The first full day we were in Guatemala we drove south of Guatemala City, were we had landed, to Chimaltenango, a city on the south side of Guatemala. Every morning for the next couple of mornings, we would depart from the hotel with armed guards in front of and behind us. These men were to protect us if we were attacked because we would be traveling the same roads at the same time every day. We would travel down a paved road, then turn onto a gravel road, and then turn down the path to the place where we were to build the house. The cinder-block house was in the middle of the family’s cornfield. We finished the walls within three days, but we had to pour cement as the floor because of the disabled boy’s use of an electric wheelchair. When we left, we had the building completed. The house even had a shower, toilet, running water, and electricity, all of which are rare in Guatemala. The family was overjoyed when we gave them their new “Mansion” and got to move out of their rusting tin metal shack.
We then went on a ride to give out wheelchairs to those that need them or need a new one. We handed our about 70 wheelchairs even though we only had 60 people signed up to receive them. One man in particular I had helped into a new wheelchair already had a wheelchair. His old wheelchair had shoestring strung behind him to lean on. In America, I doubt I would ever see that but in Guatemala, he was probably lucky.

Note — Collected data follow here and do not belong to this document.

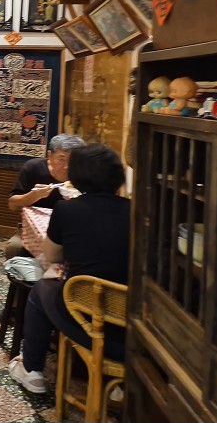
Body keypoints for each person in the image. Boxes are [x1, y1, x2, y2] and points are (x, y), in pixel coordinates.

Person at [8, 143, 130, 394]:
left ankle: (32, 370)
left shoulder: (67, 209)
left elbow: (52, 255)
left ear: (78, 175)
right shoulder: (134, 211)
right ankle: (115, 385)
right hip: (128, 330)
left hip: (82, 320)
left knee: (41, 289)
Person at [5, 134, 87, 260]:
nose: (67, 167)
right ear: (50, 155)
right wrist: (33, 196)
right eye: (61, 159)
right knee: (14, 247)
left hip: (71, 230)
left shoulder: (83, 175)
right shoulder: (34, 167)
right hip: (31, 229)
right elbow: (12, 205)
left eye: (74, 161)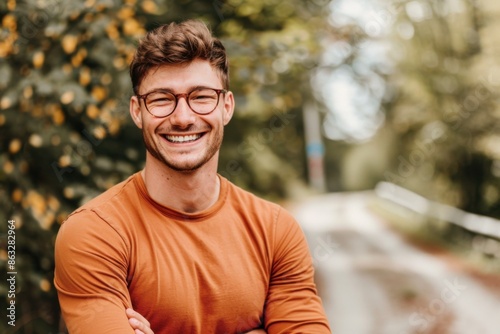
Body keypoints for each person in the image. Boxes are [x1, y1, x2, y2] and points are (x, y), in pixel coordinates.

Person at [54, 19, 331, 334]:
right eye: (161, 99)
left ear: (226, 107)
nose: (183, 118)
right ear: (137, 111)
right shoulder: (94, 233)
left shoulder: (275, 231)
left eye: (201, 97)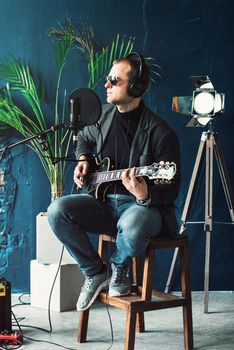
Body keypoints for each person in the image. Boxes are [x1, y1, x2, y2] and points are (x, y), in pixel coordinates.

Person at [47, 52, 181, 312]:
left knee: (132, 225)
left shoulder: (160, 132)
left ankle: (119, 266)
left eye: (114, 80)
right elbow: (83, 138)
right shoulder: (102, 117)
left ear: (136, 87)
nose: (106, 85)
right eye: (108, 79)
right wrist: (83, 158)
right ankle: (96, 271)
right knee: (57, 211)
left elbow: (172, 188)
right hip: (103, 204)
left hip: (141, 211)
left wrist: (144, 194)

Our last stop was at an orphanage. The leader of our group told us that if he had a medical emergency this would be the best place to be. If you were an orphan, this is one of the worst places to be. The kids are in bed until someone puts them in a wheelchair and puts them outside where they may sit for an hour. Then it is back to bed. Some kids are tied into their wheelchairs. Others are drugged so they do not become trouble some. Some kids never get out of their metal crib. I went their and held a boy named Andy. These kids just needed love and that is what we were there for.
The experience of Guatemala is one that I will never forget. It has been etched into my heart as something no human should ever have to experience. I would go again in an instant and would have no problem paying any amount to go again.